Yet, I don't see the author acknowledging any limitation whatsoever above that response.
In the immediately preceding post the author said this:
Force a specific distribution of receipts on the client side (as discussed here). This will not be perfect, but it would have an immediate effect by making it much harder in practice to extract useful information from receipts.
and:
Keep in mind, this will not be a solution against the various "is online" side-channels, but make it harder for an attacker to extract more information from receipts.
I think that's pretty clearly acknowledging there are limitations to these solutions.
top-down, selfhosting-adverse
This is also a reason I dislike Signal. But we also should not let the perfect be the enemy of the good. Signal has gained significant mindshare among "regular" users, and is many many times better than the centralised alternatives for many reasons.
It seems to work fine with benefactors' dollars — some of which are technofascists, which should be a red flag IMHO
I don't know who you're referring to specifically, but I think in USA tech VC circles there seems to be a strong aspect of groupthink (with a strong whiff of opportunism, paying lip service to the current administration). In other words, you'd be hard pressed to find VCs who are not ostensibly "technofascists".

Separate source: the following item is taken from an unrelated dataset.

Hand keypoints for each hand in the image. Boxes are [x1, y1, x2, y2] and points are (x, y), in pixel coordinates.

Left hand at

Note for moderators: I submitted with non-clickbait title. The article's title is "Free spy tool can track 3 billion WhatsApp users, drain batteries and data limits".
So you can see if someone is engaged with your conversation and this is a timing attack of some kind? Based on routing I guess this would leak no more information than the number of hops between you and your conversation partner.

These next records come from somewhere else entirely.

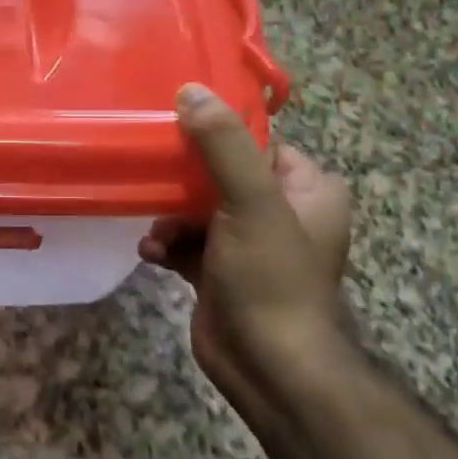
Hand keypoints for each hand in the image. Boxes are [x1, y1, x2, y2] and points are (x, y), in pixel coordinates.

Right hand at [139, 83, 351, 413]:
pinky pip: (187, 242)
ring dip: (169, 216)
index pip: (257, 142)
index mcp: (307, 189)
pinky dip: (168, 244)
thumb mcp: (251, 202)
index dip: (217, 133)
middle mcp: (281, 212)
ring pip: (197, 208)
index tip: (173, 123)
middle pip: (220, 173)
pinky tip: (151, 252)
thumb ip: (222, 144)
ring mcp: (248, 244)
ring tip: (155, 230)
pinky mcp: (219, 272)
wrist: (269, 368)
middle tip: (150, 172)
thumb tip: (190, 90)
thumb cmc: (271, 278)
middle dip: (182, 178)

Does anybody remember when things like Tinder were publishing exact distance information between people allowing triangulation? They solved it by essentially chopping off the more detailed bits in the lat-longs they used for that calculation, plus minor additional obfuscation. This side channel, by comparison, probably can't tell you which country your conversation partner is even in without significant additional resources.
It doesnt have to be your conversation, it tells you if the app is open, or if the device is locked or not. From that you can deduce when the victim wakes up or goes to sleep, for example.
Adding to cosarara's comment, it's also possible to distinguish between different network connections.
E.g., if your home and work wi-fi have different RTT distributions, you can figure out where they are. Or if the variance jumps up in a certain time period, maybe they were traveling and switching towers a bunch (dunno precisely how mobile timing is)?